- US box art
- Developer: Capcom
- Publisher: Capcom
- Producers: Tokuro Fujiwara Darlene Waddington
- Designer: Yoshinori Takenaka^{[citation needed]}
- Composer: Yoko Shimomura
- Platform: NES
- Release: NA: June 1990; PAL: December 10, 1992;
- Genre: Action
- Mode: Single-player

= Adventures in the Magic Kingdom =

1990 video game

Adventures in the Magic Kingdom is an action video game released in 1990 by Capcom for the Nintendo Entertainment System. Its soundtrack was composed by Yoko Shimomura. The game was released in five different regions (British Isles, North America, France, Scandinavia, and Australasia), using three different retail covers. The game places the player as a nameless main character, for whom the player can enter a name at the start of the game, into a hub-and-spoke Disney park heavily based on the company's Disneyland, Magic Kingdom, and Tokyo Disneyland parks. Goofy left the golden key for the castle gate inside, and Mickey Mouse asks for the player's help to find six silver keys needed to open the Cinderella Castle gate and allow the Disney parade to begin. After completing this task, Mickey congratulates the player and the parade begins.

==Gameplay==

Playing the Haunted Mansion level

The player must complete five different stages, modeled after rides in Disney theme parks, as well as a trivia quest in order to retrieve the set of keys. The player chooses which stage to play by walking around the park in the game's overworld map.

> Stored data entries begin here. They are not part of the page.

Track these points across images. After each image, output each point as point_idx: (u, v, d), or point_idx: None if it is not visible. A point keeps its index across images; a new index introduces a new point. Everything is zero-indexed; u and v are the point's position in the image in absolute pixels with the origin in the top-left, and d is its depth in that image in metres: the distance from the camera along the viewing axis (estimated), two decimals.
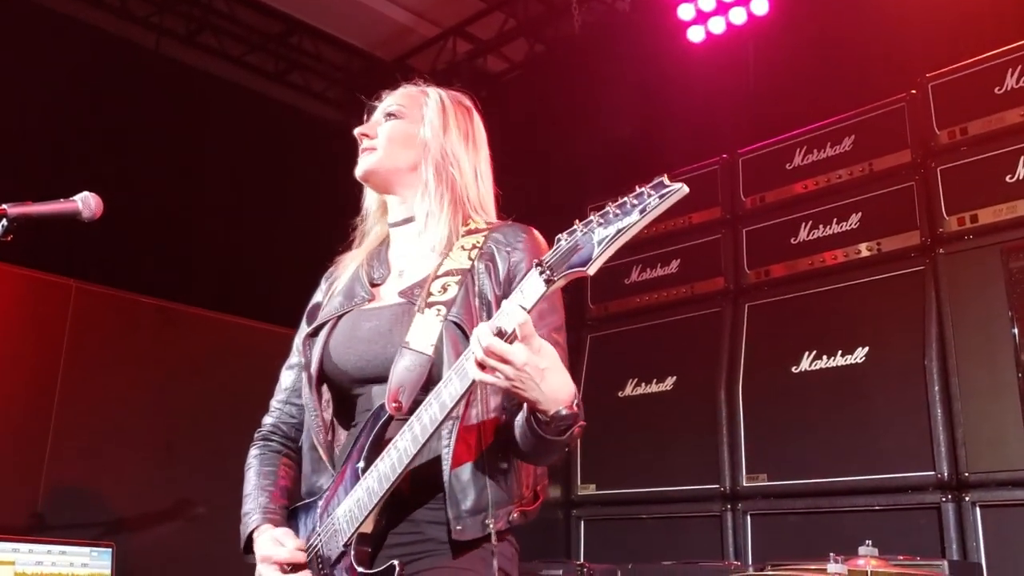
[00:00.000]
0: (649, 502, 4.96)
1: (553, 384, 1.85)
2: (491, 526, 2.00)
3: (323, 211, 2.49)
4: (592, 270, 1.78)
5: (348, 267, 2.38)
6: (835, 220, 4.69)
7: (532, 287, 1.82)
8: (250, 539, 2.17)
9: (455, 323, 2.05)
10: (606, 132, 6.02)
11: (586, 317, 5.61)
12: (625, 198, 1.78)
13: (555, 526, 5.39)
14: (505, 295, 2.02)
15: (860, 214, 4.61)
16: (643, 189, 1.78)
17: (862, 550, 3.10)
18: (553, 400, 1.86)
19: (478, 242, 2.20)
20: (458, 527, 1.99)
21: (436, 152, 2.31)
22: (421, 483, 2.04)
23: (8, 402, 4.48)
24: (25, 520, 4.40)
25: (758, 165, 5.08)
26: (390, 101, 2.41)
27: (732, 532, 4.62)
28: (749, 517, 4.59)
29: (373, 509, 1.99)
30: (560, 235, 1.83)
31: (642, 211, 1.77)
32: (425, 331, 2.07)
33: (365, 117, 2.44)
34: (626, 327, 5.40)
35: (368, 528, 2.03)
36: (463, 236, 2.23)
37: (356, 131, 2.36)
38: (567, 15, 6.58)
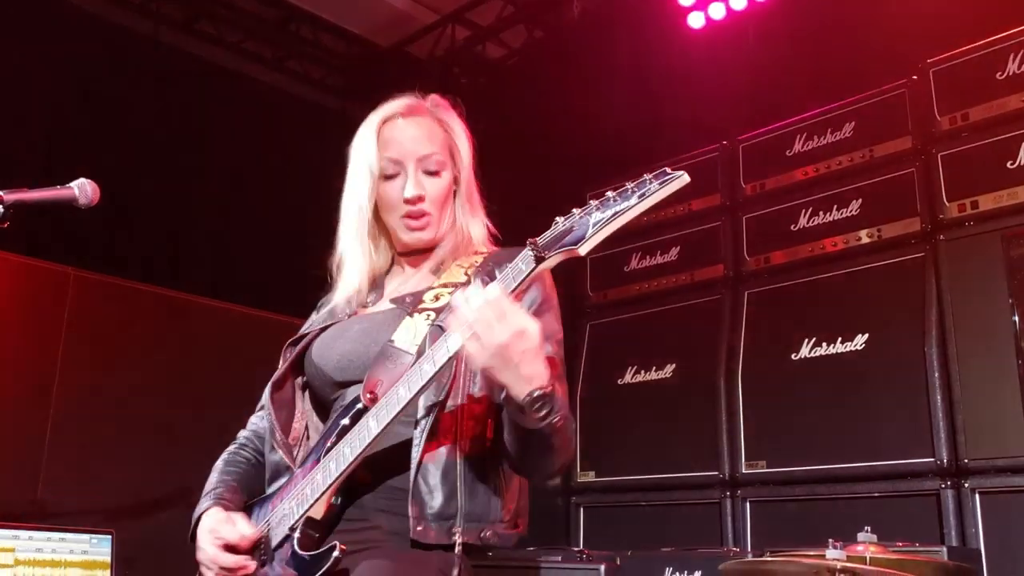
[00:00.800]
0: (648, 489, 4.96)
1: (532, 367, 1.80)
2: (457, 535, 1.92)
3: (321, 198, 2.46)
4: (584, 249, 1.76)
5: (339, 294, 2.32)
6: (835, 207, 4.67)
7: (521, 265, 1.80)
8: (198, 524, 2.11)
9: (441, 328, 1.97)
10: (606, 119, 5.99)
11: (585, 305, 5.61)
12: (627, 184, 1.76)
13: (554, 513, 5.39)
14: None
15: (860, 200, 4.59)
16: (646, 176, 1.76)
17: (861, 536, 3.10)
18: (527, 381, 1.79)
19: (476, 262, 2.20)
20: (419, 527, 1.91)
21: (466, 193, 2.29)
22: (381, 471, 1.98)
23: (7, 390, 4.48)
24: (25, 507, 4.40)
25: (758, 151, 5.07)
26: (423, 147, 2.25)
27: (731, 519, 4.62)
28: (748, 504, 4.59)
29: (326, 490, 1.93)
30: (558, 217, 1.82)
31: (641, 196, 1.75)
32: (411, 332, 2.04)
33: (379, 130, 2.28)
34: (626, 314, 5.39)
35: (318, 513, 1.97)
36: (462, 258, 2.22)
37: (407, 196, 2.22)
38: (566, 1, 6.55)
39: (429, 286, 2.17)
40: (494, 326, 1.75)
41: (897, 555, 3.11)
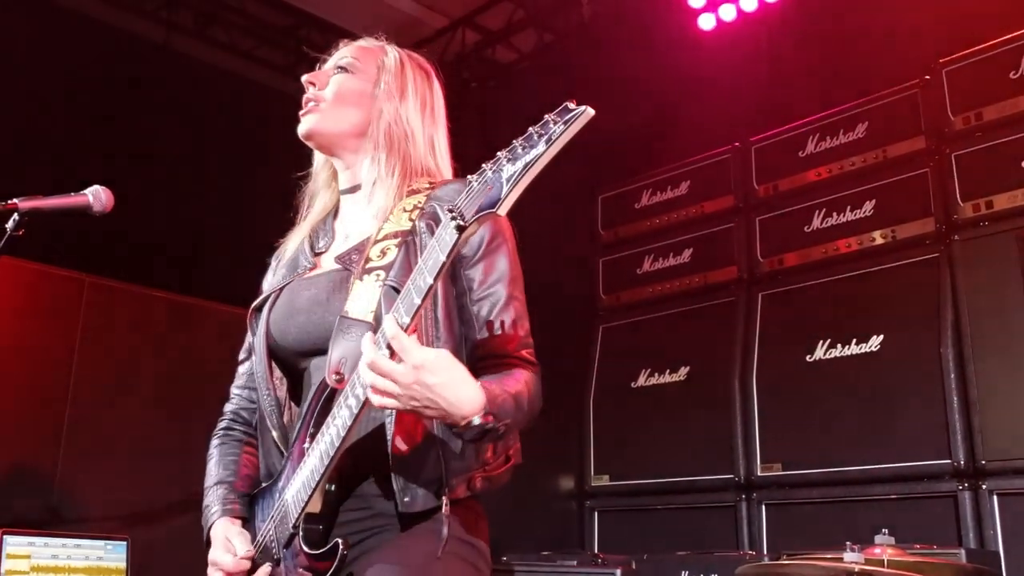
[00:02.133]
0: (663, 492, 4.95)
1: (454, 397, 1.74)
2: (444, 496, 1.90)
3: None
4: (502, 210, 1.65)
5: (294, 240, 2.28)
6: (849, 208, 4.66)
7: (446, 236, 1.70)
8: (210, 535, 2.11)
9: (394, 288, 1.91)
10: (616, 122, 5.98)
11: (598, 307, 5.60)
12: (531, 128, 1.65)
13: (569, 517, 5.38)
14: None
15: (874, 201, 4.58)
16: (548, 117, 1.64)
17: (878, 539, 3.08)
18: (460, 414, 1.75)
19: (419, 202, 2.07)
20: (405, 498, 1.89)
21: (389, 116, 2.16)
22: (366, 455, 1.94)
23: (23, 397, 4.49)
24: (40, 514, 4.41)
25: (771, 153, 5.06)
26: (344, 52, 2.24)
27: (747, 522, 4.61)
28: (764, 507, 4.58)
29: (316, 487, 1.91)
30: (470, 176, 1.71)
31: (548, 141, 1.62)
32: (363, 298, 1.96)
33: (318, 67, 2.26)
34: (639, 317, 5.38)
35: (316, 507, 1.95)
36: (403, 199, 2.10)
37: (304, 77, 2.18)
38: (576, 4, 6.54)
39: (374, 237, 2.06)
40: (389, 387, 1.72)
41: (915, 557, 3.09)
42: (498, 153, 1.67)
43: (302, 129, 2.20)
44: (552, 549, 4.49)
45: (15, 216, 2.31)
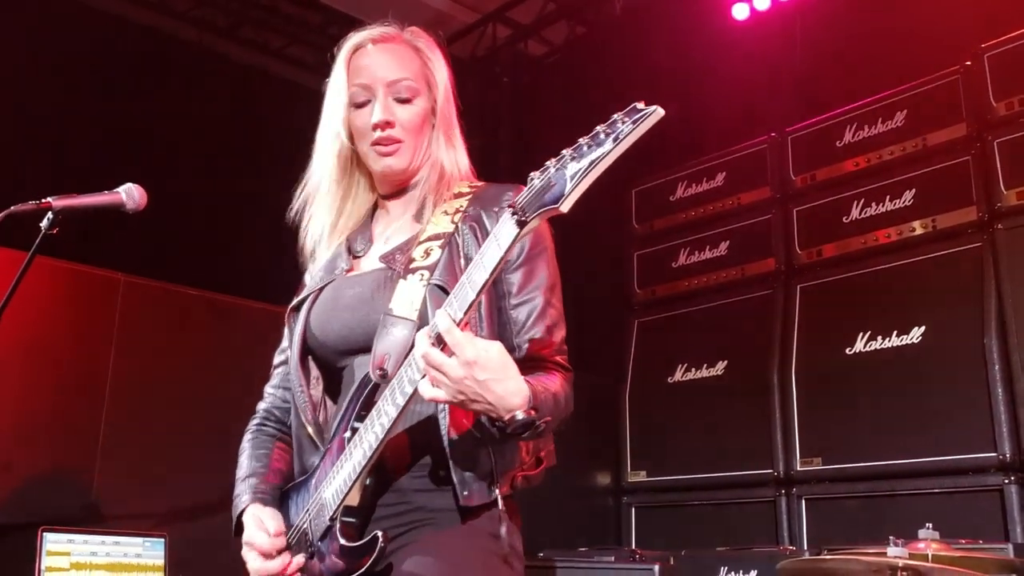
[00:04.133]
0: (701, 488, 4.91)
1: (502, 391, 1.76)
2: (496, 491, 1.93)
3: None
4: (565, 207, 1.65)
5: (328, 243, 2.27)
6: (888, 197, 4.58)
7: (505, 231, 1.71)
8: (241, 521, 2.12)
9: (439, 286, 1.95)
10: None
11: (633, 302, 5.56)
12: (598, 128, 1.64)
13: (606, 513, 5.36)
14: None
15: (914, 191, 4.50)
16: (617, 116, 1.64)
17: (922, 533, 3.03)
18: (506, 407, 1.77)
19: (462, 206, 2.10)
20: (464, 492, 1.91)
21: (443, 123, 2.20)
22: (408, 449, 1.97)
23: (60, 396, 4.52)
24: (79, 511, 4.44)
25: (807, 143, 4.98)
26: (393, 72, 2.17)
27: (786, 517, 4.55)
28: (804, 502, 4.52)
29: (357, 479, 1.92)
30: (533, 173, 1.70)
31: (615, 139, 1.62)
32: (408, 297, 1.99)
33: (350, 58, 2.24)
34: (675, 311, 5.34)
35: (354, 500, 1.96)
36: (446, 202, 2.13)
37: (375, 121, 2.12)
38: None
39: (416, 237, 2.09)
40: (441, 378, 1.74)
41: (960, 552, 3.03)
42: (563, 151, 1.66)
43: (389, 168, 2.16)
44: (589, 545, 4.46)
45: (49, 215, 2.32)
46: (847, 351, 4.48)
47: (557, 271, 2.11)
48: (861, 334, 4.45)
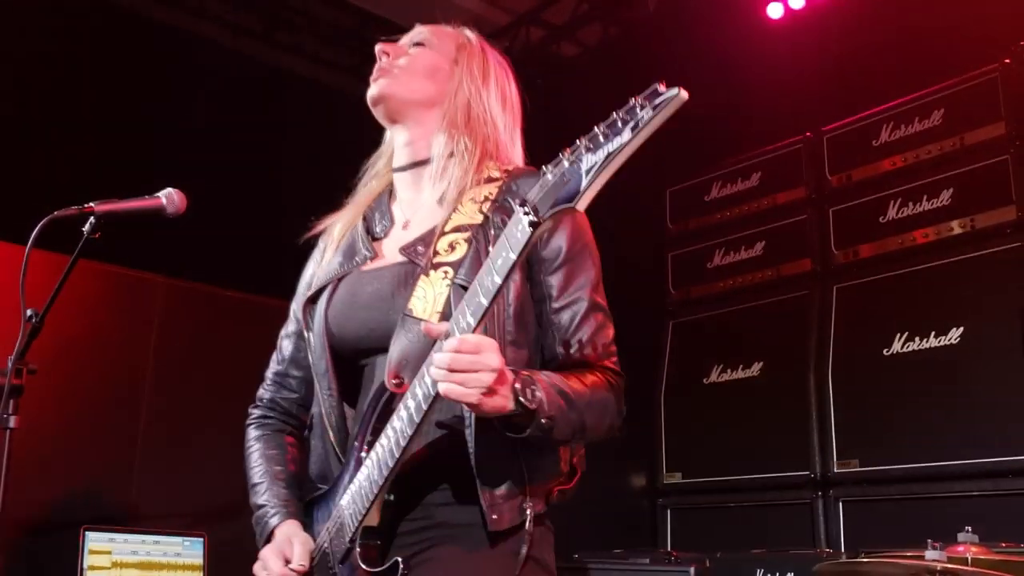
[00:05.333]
0: (737, 490, 4.89)
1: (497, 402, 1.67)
2: (528, 511, 1.81)
3: None
4: (581, 205, 1.51)
5: (343, 219, 2.16)
6: (925, 197, 4.53)
7: (517, 234, 1.56)
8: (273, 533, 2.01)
9: (463, 287, 1.77)
10: (684, 113, 5.90)
11: (667, 303, 5.54)
12: (614, 114, 1.48)
13: (641, 515, 5.35)
14: (534, 255, 1.89)
15: (951, 190, 4.45)
16: (635, 101, 1.47)
17: (961, 537, 2.99)
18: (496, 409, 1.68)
19: (491, 193, 1.93)
20: (494, 516, 1.78)
21: (469, 93, 2.05)
22: (432, 463, 1.83)
23: (100, 396, 4.59)
24: (119, 510, 4.51)
25: (843, 142, 4.95)
26: (420, 30, 2.17)
27: (823, 519, 4.53)
28: (841, 504, 4.49)
29: (375, 500, 1.79)
30: (545, 167, 1.57)
31: (634, 128, 1.45)
32: (429, 296, 1.84)
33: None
34: (710, 312, 5.32)
35: (374, 521, 1.84)
36: (475, 187, 1.95)
37: (378, 47, 2.10)
38: None
39: (440, 228, 1.92)
40: (475, 374, 1.63)
41: (1001, 556, 2.99)
42: (577, 140, 1.53)
43: (372, 92, 2.08)
44: (625, 547, 4.45)
45: (91, 219, 2.36)
46: (884, 352, 4.44)
47: (599, 266, 1.98)
48: (899, 335, 4.41)
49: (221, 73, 6.55)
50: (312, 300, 2.08)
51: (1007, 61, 4.36)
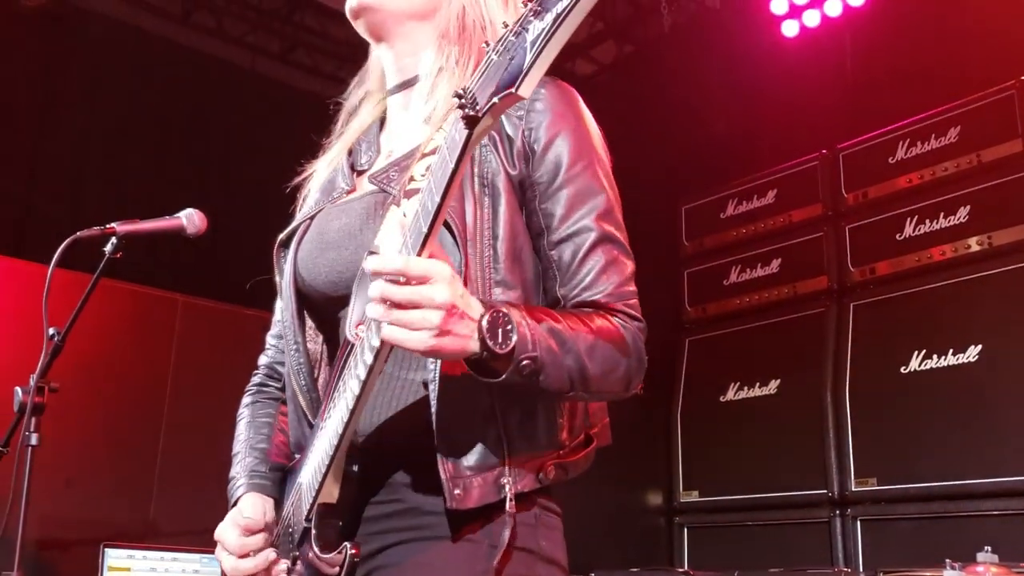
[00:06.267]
0: (754, 508, 4.86)
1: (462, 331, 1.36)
2: (507, 487, 1.46)
3: None
4: (526, 89, 1.19)
5: (327, 157, 1.88)
6: (942, 214, 4.52)
7: (455, 135, 1.27)
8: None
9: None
10: (700, 131, 5.93)
11: (684, 320, 5.53)
12: None
13: (657, 533, 5.33)
14: (525, 176, 1.57)
15: (969, 207, 4.44)
16: None
17: (981, 556, 2.98)
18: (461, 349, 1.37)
19: None
20: (456, 491, 1.44)
21: (457, 14, 1.69)
22: (397, 430, 1.53)
23: (119, 414, 4.63)
24: (139, 528, 4.53)
25: (859, 160, 4.94)
26: None
27: (841, 538, 4.50)
28: (859, 523, 4.46)
29: (327, 473, 1.50)
30: (485, 45, 1.26)
31: None
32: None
33: None
34: (726, 330, 5.31)
35: (331, 497, 1.53)
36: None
37: None
38: (656, 15, 6.51)
39: (419, 149, 1.60)
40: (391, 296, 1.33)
41: None
42: (522, 7, 1.22)
43: (351, 3, 1.75)
44: (641, 566, 4.44)
45: (113, 240, 2.39)
46: (902, 370, 4.42)
47: (614, 186, 1.65)
48: (916, 353, 4.39)
49: (241, 93, 6.62)
50: (284, 244, 1.80)
51: (1023, 78, 4.35)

The game features two vehicle stages with a top-down perspective. One of these stages is based on the Autopia ride and is a driving game in which the player must avoid various obstacles in a race against the villainous Panhandle Pete. The second, based on Big Thunder Mountain Railroad, has the player controlling a train on a track and having to choose the right path to take while avoiding obstacles.

There are also two side-scrolling stages. In the Haunted Mansion stage, the player must defeat ghosts by throwing candles at them to retrieve one of the keys. The other side-scrolling stage is based on Pirates of the Caribbean and the player must rescue six villagers from pirates who have raided an island.

The Space Mountain stage is a first-person stage in which the player boards a spaceship with the mission to reach a certain star, maneuvering through asteroids while shooting enemy ships with a phaser. The trivia game is available to play at any time. Several children around the park ask the player questions about Disney films and characters; if these are answered correctly, the children will reveal the location of the final silver key.

==Reception==
Total! magazine gave the game an overall score of 44 out of 100 criticizing the game being unoriginal, having many glitches, easy gameplay that is boring with terrible collision detection concluding "Mickey's no Mario in this collection of sub-standard sub-games with a flimsy Disney connection".